- **Tasks to carry out**:
a: Answer these questions from the patch excerpt below, one answer per line, marked the same way:
(i) When did Timothy Arceri write the quoted patch?
(ii) Which function does the subject line say is added to the abi?
(iii) Which file shows 7 changed lines in the diff summary?
b: Check each statement against the patch excerpt below. Answer yes or no, and quote the words that decide it:
(i) The patch is number 17 in a series of 20.
(ii) The patch changes six files.
(iii) The hunk in ac_nir_to_llvm.c starts at line 2854.

- **Text excerpt**:
[Mesa-dev] [PATCH 17/20] ac: add si_nir_load_input_gs() to the abi

Wed Nov 15 11:23:22 UTC 2017

On 15/11/17 22:17, Nicolai Hähnle wrote:
> On 15.11.2017 12:09, Timothy Arceri wrote:
>>
>>
>> On 15/11/17 21:56, Nicolai Hähnle wrote:
>>> On 10.11.2017 04:13, Timothy Arceri wrote:
>>>> ---
>>>>   src/amd/common/ac_nir_to_llvm.c                   | 24 
>>>> ++++++++++++---------
>>>>   src/amd/common/ac_shader_abi.h                    |  7 ++++++
>>>>   src/gallium/drivers/radeonsi/si_shader.c          |  1 +
>>>>   src/gallium/drivers/radeonsi/si_shader_internal.h |  5 +++++
>>>>   src/gallium/drivers/radeonsi/si_shader_nir.c      | 26 
>>>> +++++++++++++++++++++++
>>>>   5 files changed, 53 insertions(+), 10 deletions(-)
>>>>
>>>> diff --git a/src/amd/common/ac_nir_to_llvm.c 
>>>> b/src/amd/common/ac_nir_to_llvm.c
>>>> index 158e954fa8..483dd52b36 100644
>>>> --- a/src/amd/common/ac_nir_to_llvm.c
>>>> +++ b/src/amd/common/ac_nir_to_llvm.c
>>>> @@ -2854,32 +2854,31 @@ load_tes_input(struct nir_to_llvm_context *ctx,
>>>>       buf_addr = LLVMBuildAdd(ctx->builder, buf_addr, comp_offset, "");
>>>>       result = ac_build_buffer_load(&ctx->ac, 
>>>> ctx->hs_ring_tess_offchip, instr->num_components, NULL,
>>>>                         buf_addr, ctx->oc_lds, is_compact ? (4 * 
>>>> const_index) : 0, 1, 0, true, false);
>>>>       result = trim_vector(&ctx->ac, result, instr->num_components);
>>>>       result = LLVMBuildBitCast(ctx->builder, result, 
>>>> get_def_type(ctx->nir, &instr->dest.ssa), "");
>>>>       return result;
>>>>   }
>>>>   static LLVMValueRef
>>>> -load_gs_input(struct nir_to_llvm_context *ctx,
>>>> -          nir_intrinsic_instr *instr)

- **Given entries**:
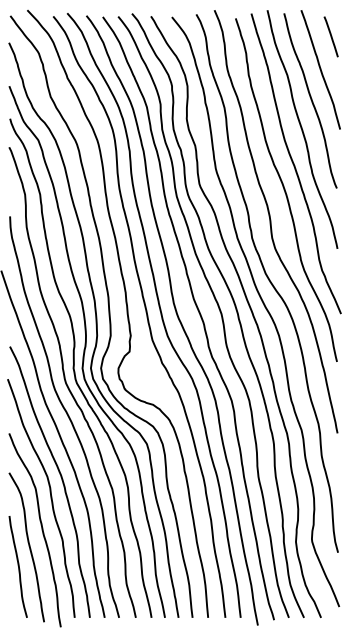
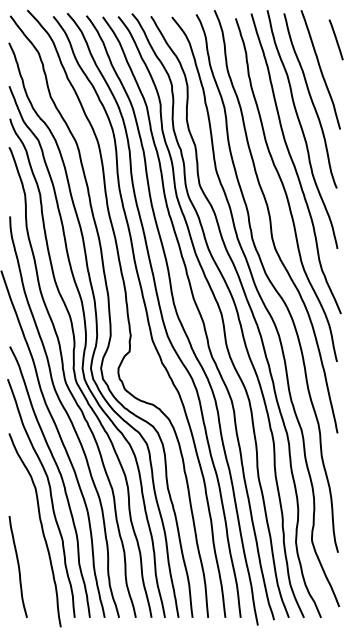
line at (330, 36) position: (330, 36) -> (335, 39)
curve at (28, 546): present -> none
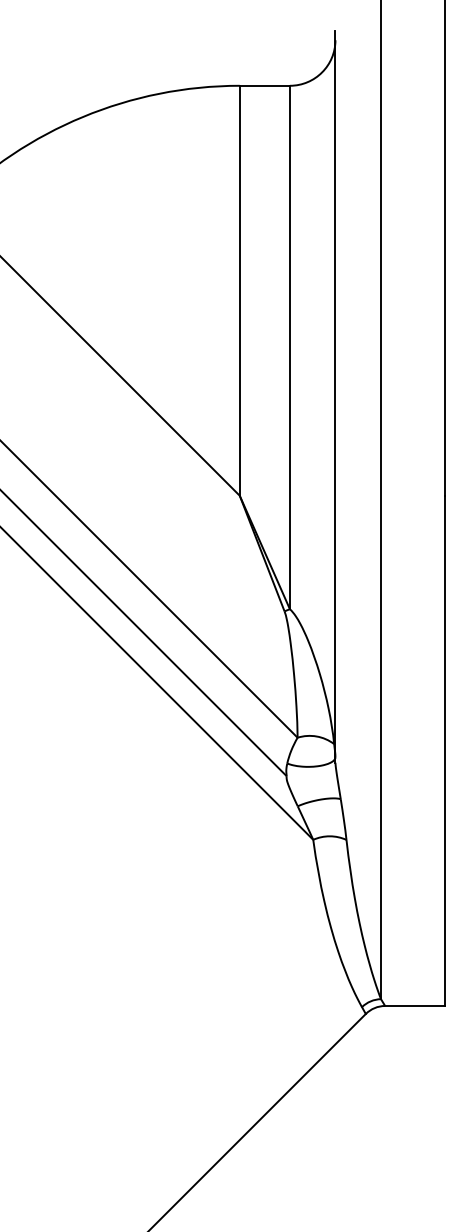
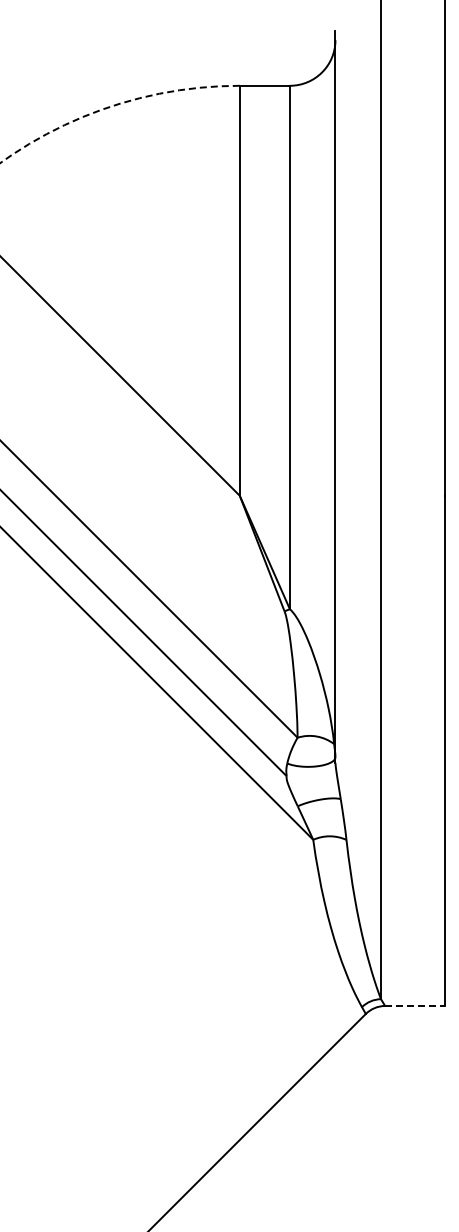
arc at (114, 105): solid -> dashed
line at (415, 1005): solid -> dashed
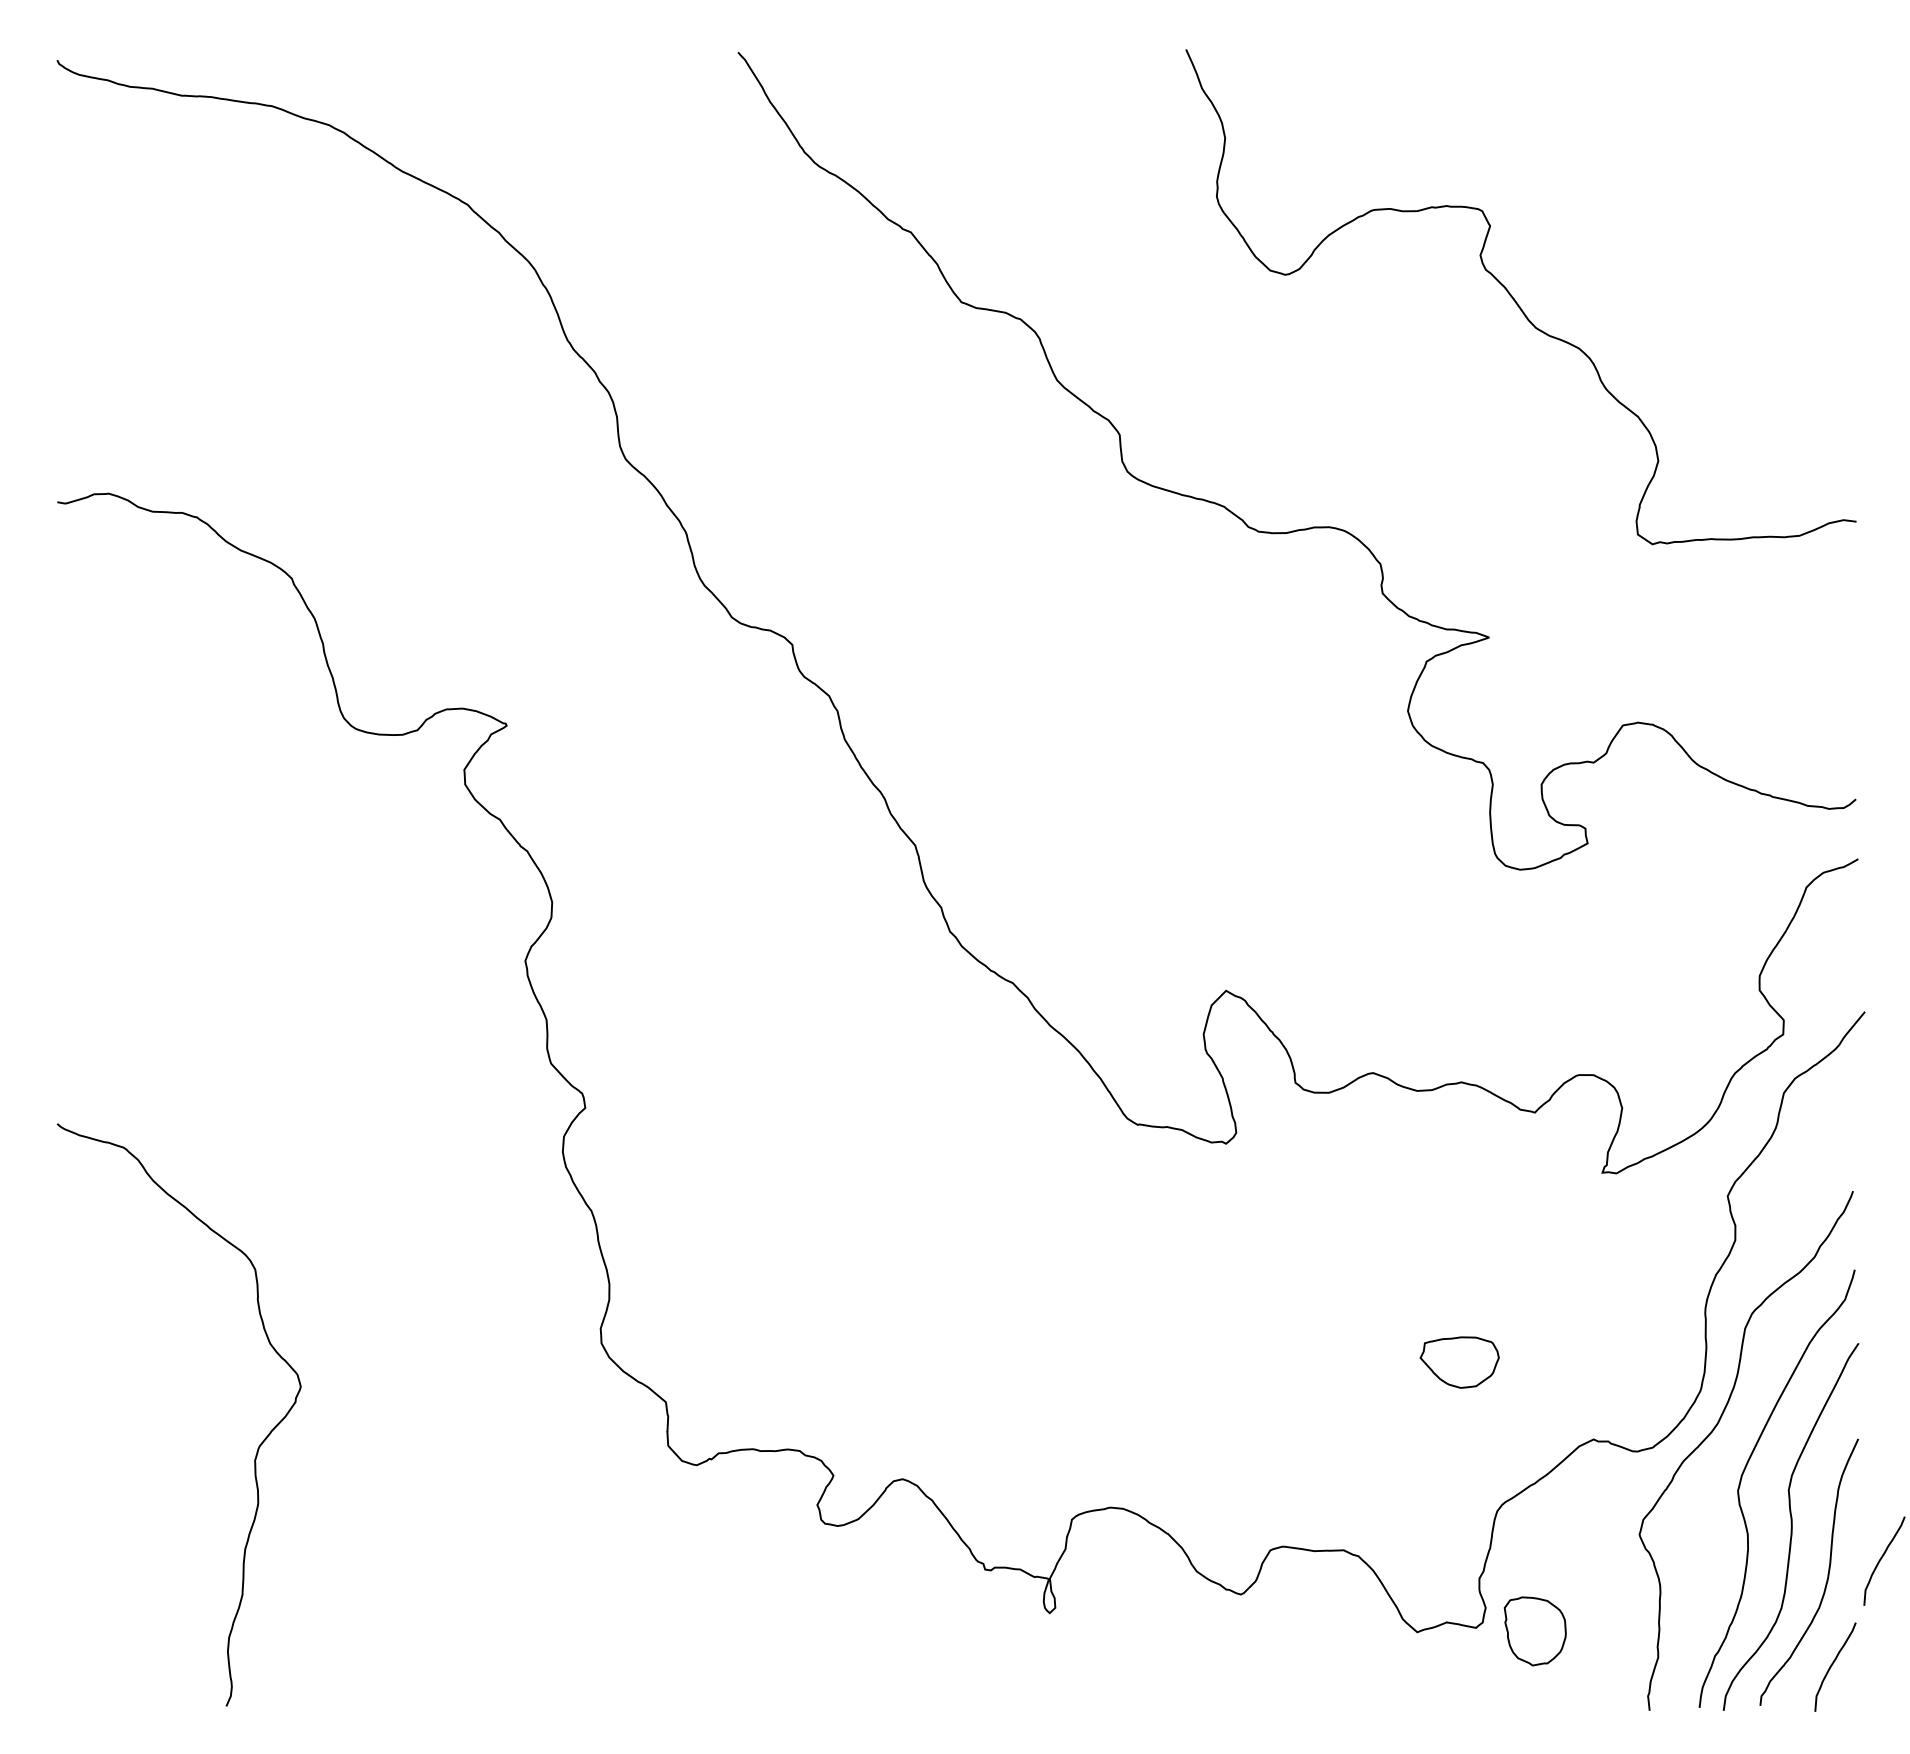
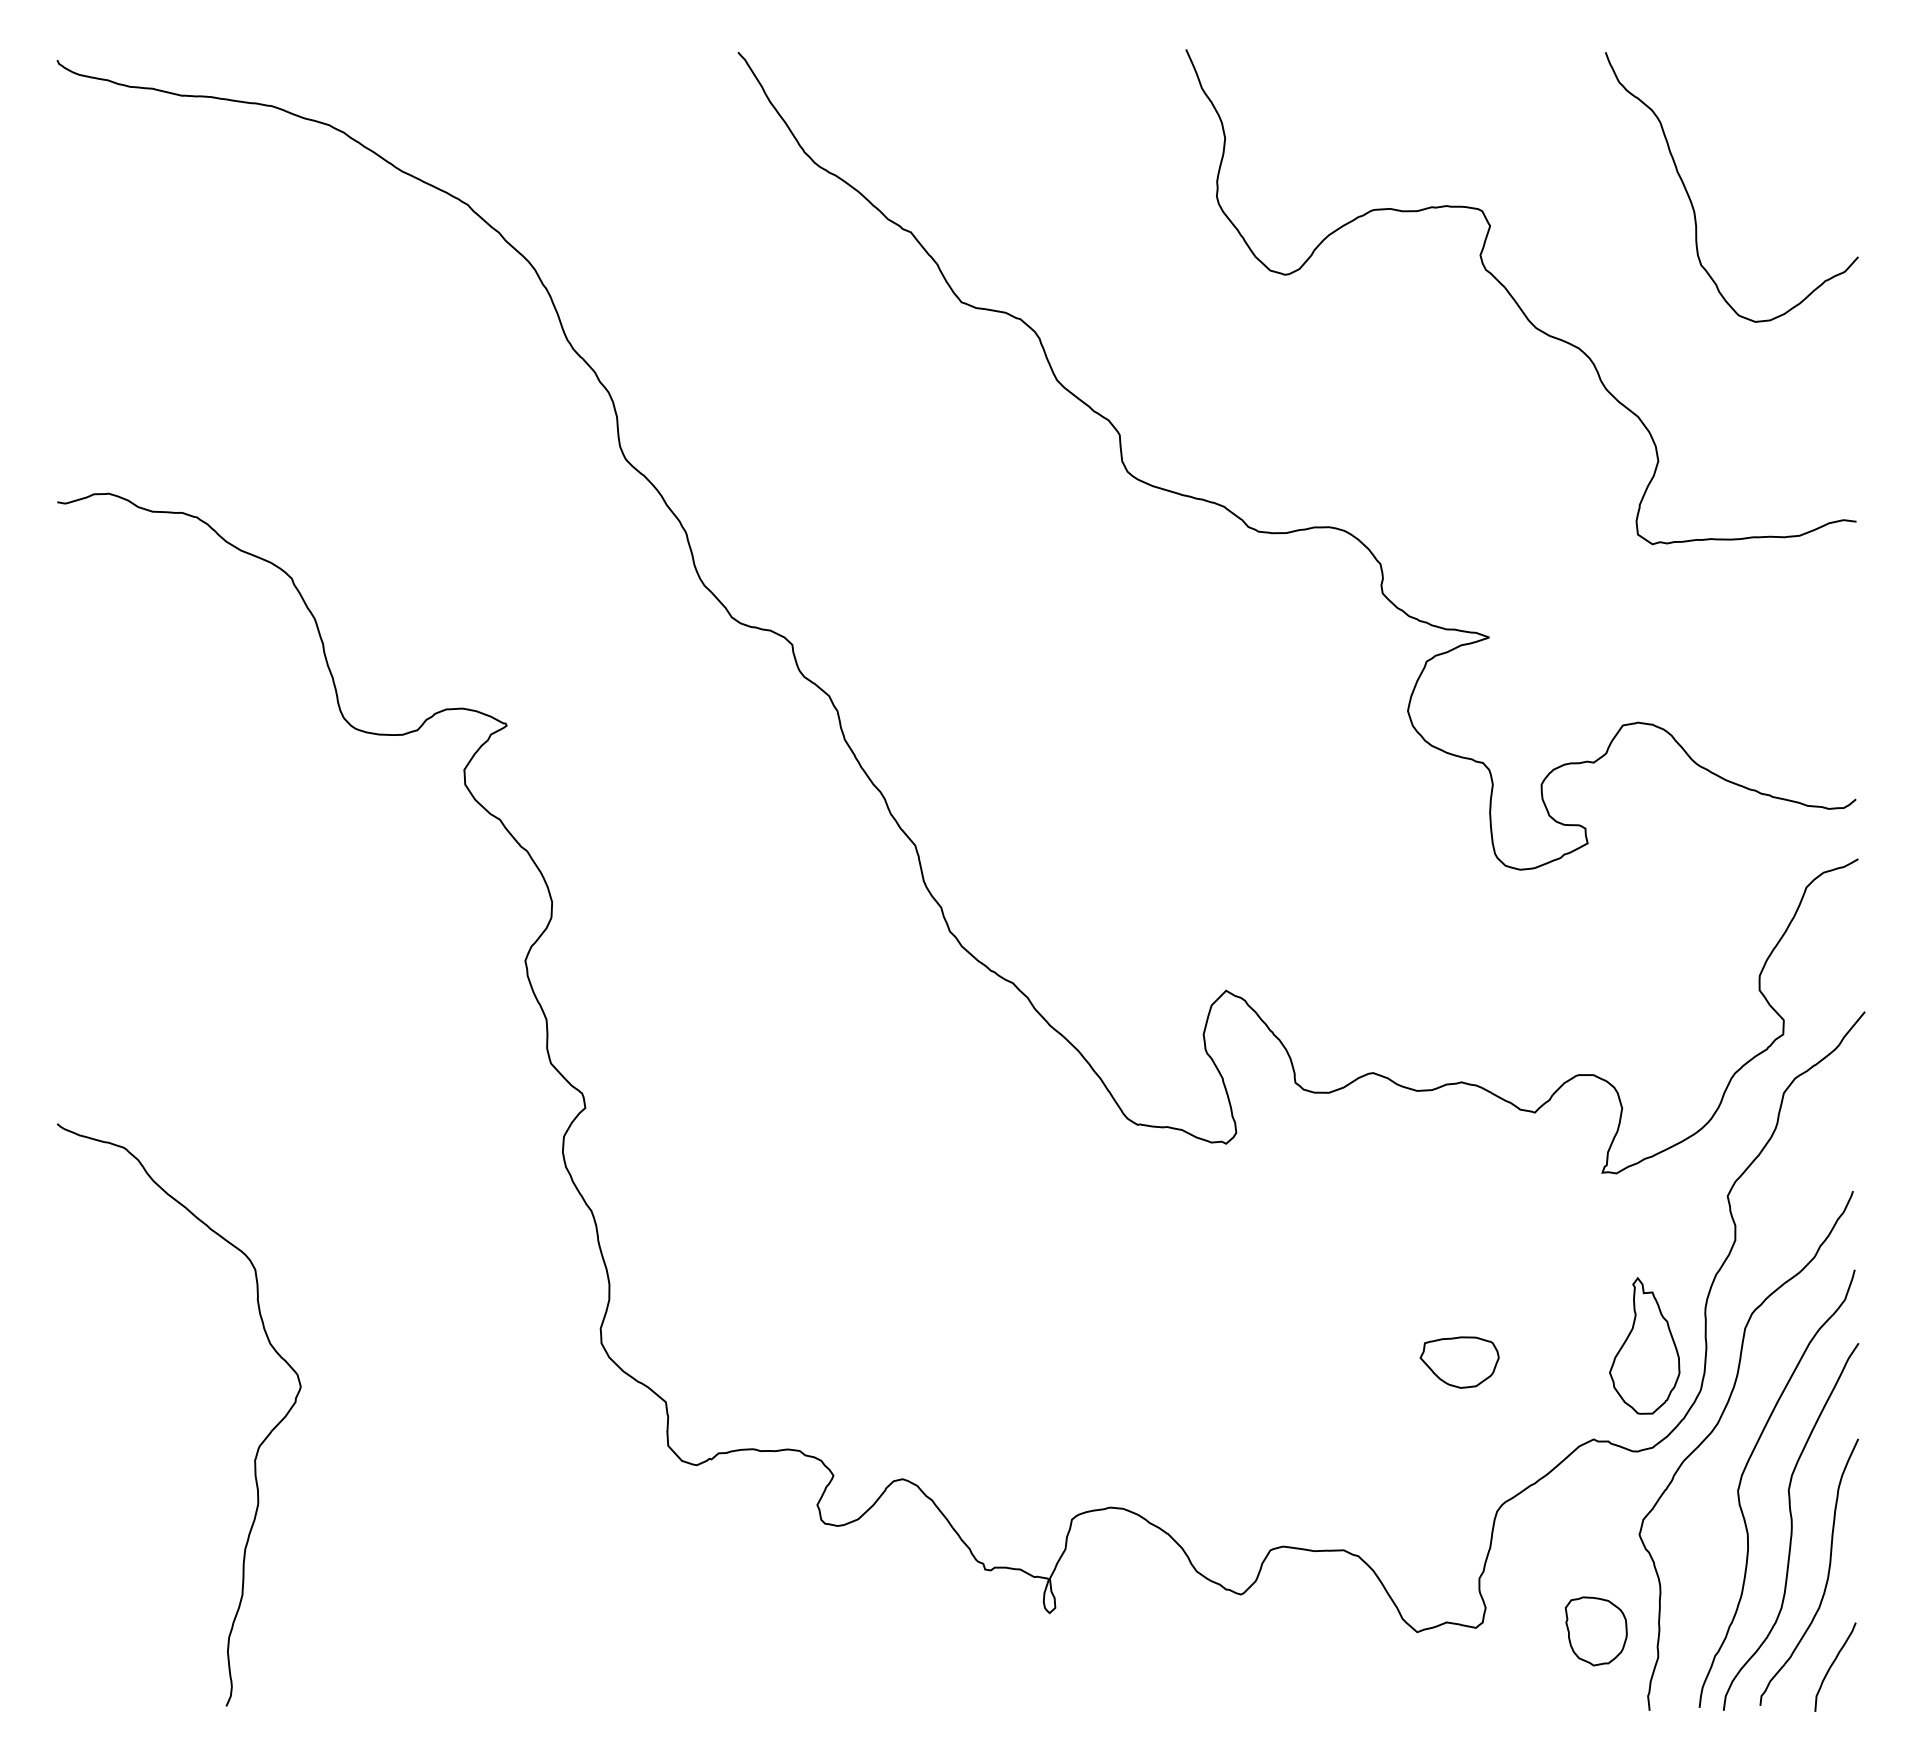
curve at (1692, 202): none -> present
part at (1644, 1345): none -> present
curve at (1882, 1558): present -> none
part at (1534, 1631) position: (1534, 1631) -> (1595, 1631)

- **Written responses**:
a:
(i) On 10.11.2017 at 04:13.
(ii) si_nir_load_input_gs()
(iii) src/amd/common/ac_shader_abi.h

b:
(i) Yes: "[PATCH 17/20]"
(ii) No: "5 files changed, 53 insertions(+), 10 deletions(-)"
(iii) Yes: "@@ -2854,32 +2854,31 @@"